# Vorsicht bei elektro-insel24.de



## nudlz41 (19 Mai 2012)

Wir haben am 9.5. dort eine Kamera bestellt, 496 EUR überwiesen und nie wieder etwas gehört, E Mails werden nicht beantwortet, Telefonnummer existiert nicht. Der Name des Beitzers steht zwar am Briefkasten(dies wurde durch einen Nachbarn bestätigt), allerdings nirgends ein Schild Elektroinsel24. Mahnungen werden ignoriert.Wir werden Strafanzeige erstatten.


----------



## jupp11 (19 Mai 2012)

Reducal schrieb:


> Wie heißt die korrekte Domain?


elektro*-*insel24.de ( mit Bindestrich )

>> http://www.cosmiq.de/qa/show/335175...rueger-von-Elektro-insel-24-ding-fest-machen/


----------



## Insider (19 Mai 2012)

nudlz41 schrieb:


> Wir werden Strafanzeige erstatten.


Sehen sie davon ab, eine Onlineanzeige zu erstatten, um sich Nachermittlungen bei ihnen selbst zu ersparen, da hierbei die erforderlichen Unterlagen nicht mitgeliefert werden und ihre Person nicht fest steht!


----------



## dvill (19 Mai 2012)

Siehe auch: http://www.computerbild.de/internet-abzocke/elektro-insel24.de


----------



## jupp11 (19 Mai 2012)

http://www.computerbild.de/internet-abzocke/elektro-insel24.de


> COMPUTER BILD-Abzock-Schutz
> Abzocke bei elektro-insel24.de
> Diese Seite lockt scheinbar mit günstigen Artikeln. Laut Meldern werden per Vorkasse bezahlte Artikel nicht versandt und das Geld nicht zurück erstattet. Die UsSt-ID im Impressum ist falsch oder gefälscht, der angebliche Betreiber aus dem Impressum hat weder in Sauerlach noch im Umkreis von 25 km einen Festnetzanschluss. Die Telefonnummer aus dem Impressum ist nicht gültig.
> Anbieter: S. S., Sauerlach
> Datum: 12.05.2012





dvill schrieb:


> Siehe auch: http://www.computerbild.de/internet-abzocke/elektro-insel24.de


hat sich überschnitten

Google  meldet reichlich Beschwerden
http://www.google.de/#hl=de&sclient....,cf.osb&fp=cbec1f40e5801be5&biw=1024&bih=581


----------



## Reducal (19 Mai 2012)

Nun, dann wäre erst einmal zu klären, auf wessen Konto die Zahlungen gingen.

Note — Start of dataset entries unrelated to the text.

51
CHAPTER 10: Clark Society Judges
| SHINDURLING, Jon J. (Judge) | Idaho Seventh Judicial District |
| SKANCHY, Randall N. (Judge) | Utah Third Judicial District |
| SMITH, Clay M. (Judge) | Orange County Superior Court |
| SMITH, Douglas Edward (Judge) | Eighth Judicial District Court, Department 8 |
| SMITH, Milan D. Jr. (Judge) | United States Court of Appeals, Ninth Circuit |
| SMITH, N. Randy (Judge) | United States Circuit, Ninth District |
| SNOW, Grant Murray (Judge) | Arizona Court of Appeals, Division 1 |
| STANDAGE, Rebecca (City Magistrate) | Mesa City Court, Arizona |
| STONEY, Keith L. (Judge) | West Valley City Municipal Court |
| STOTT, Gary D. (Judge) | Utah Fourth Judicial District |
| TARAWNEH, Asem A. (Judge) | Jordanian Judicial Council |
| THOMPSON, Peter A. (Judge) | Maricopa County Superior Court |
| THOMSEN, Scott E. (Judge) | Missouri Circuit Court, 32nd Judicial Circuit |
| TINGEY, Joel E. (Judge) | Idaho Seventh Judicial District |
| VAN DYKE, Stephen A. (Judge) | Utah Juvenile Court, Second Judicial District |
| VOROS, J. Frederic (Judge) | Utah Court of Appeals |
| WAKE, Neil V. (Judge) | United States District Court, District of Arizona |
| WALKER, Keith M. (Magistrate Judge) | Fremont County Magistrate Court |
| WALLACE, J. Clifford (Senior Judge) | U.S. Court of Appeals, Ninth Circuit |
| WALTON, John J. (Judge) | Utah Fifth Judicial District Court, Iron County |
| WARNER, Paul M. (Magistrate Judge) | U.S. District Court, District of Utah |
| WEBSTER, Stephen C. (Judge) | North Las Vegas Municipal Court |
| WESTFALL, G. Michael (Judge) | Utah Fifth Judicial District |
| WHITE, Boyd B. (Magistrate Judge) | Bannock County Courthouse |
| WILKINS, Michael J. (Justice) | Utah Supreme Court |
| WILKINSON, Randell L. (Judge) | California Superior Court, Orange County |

> Bitte überweisen Sie den Betrag auf folgendes Konto unseres Steuerberaters.
> 
> Ramon Gerhard Bredendick
> Kto: 4641010116
> ...




> _Der Name dürfte wohl ein Pseudonym sein. Damit die Suchmaschinen diesen Thread hier finden, sollte der vollständige Name bitte hier genannt bleiben. Für etwaige Ansprüche aus der Verletzung von Persönlichkeitsrechten haben die Administratoren ausnahmsweise mein eingeschränktes Einverständnis meine Bürodaten weiter zu geben._


 
Die Bankleitzahl gehört zur Mittelbrandenburgische Sparkasse in Potsdam. Der Ganze Fall erinnert doch sehr an einen von vielen anderen Fakeshops. Wie so was enden kann liest man dann oft später in der Zeitung:


----------



## jupp11 (19 Mai 2012)

nudlz41 schrieb:


> Der Name des Beitzers steht zwar am Briefkasten(dies wurde durch einen Nachbarn bestätigt), allerdings nirgends ein Schild Elektroinsel24.


Kann der Nachbar nicht einfach mal den Inhaber des Briefkastens fragen, ob er überhaupt von der Angelegenheit etwas weiß? Es wäre nicht das erste Mal, dass mit "geklauten" echten Adressen und Namen Betrugseiten registriert wurden, bei denen die angeblichen Registristanten überhaupt nichts davon wußten. Denic prüft nicht die Bohne, ob die Anmeldung überhaupt korrekt ist.
Laut Google Maps handelt es sich bei der Adresse Von-Aychsteter-Str. 4 b
82054 Sauerlach um ein Reihenhaus > http://maps.google.de/maps?q=Von-Aychsteter-Str. 4 b 82054 Sauerlach&hl=de&ie=UTF8&ll=47.974431,11.6526&spn=0.001738,0.003449&sll=51.536086,10.415039&sspn=13.24688,28.256836&t=h&hnear=Von-Aychsteter-Straße 4, 82054 Sauerlach, Oberbayern, Bayern&z=18 in einem etwas größeren Dorf
http://de.wikipedia.org/wiki/Sauerlach


----------



## Reducal (19 Mai 2012)

jupp11 schrieb:


> Kann der Nachbar nicht einfach mal den Inhaber des Briefkastens fragen, ob er überhaupt von der Angelegenheit etwas weiß?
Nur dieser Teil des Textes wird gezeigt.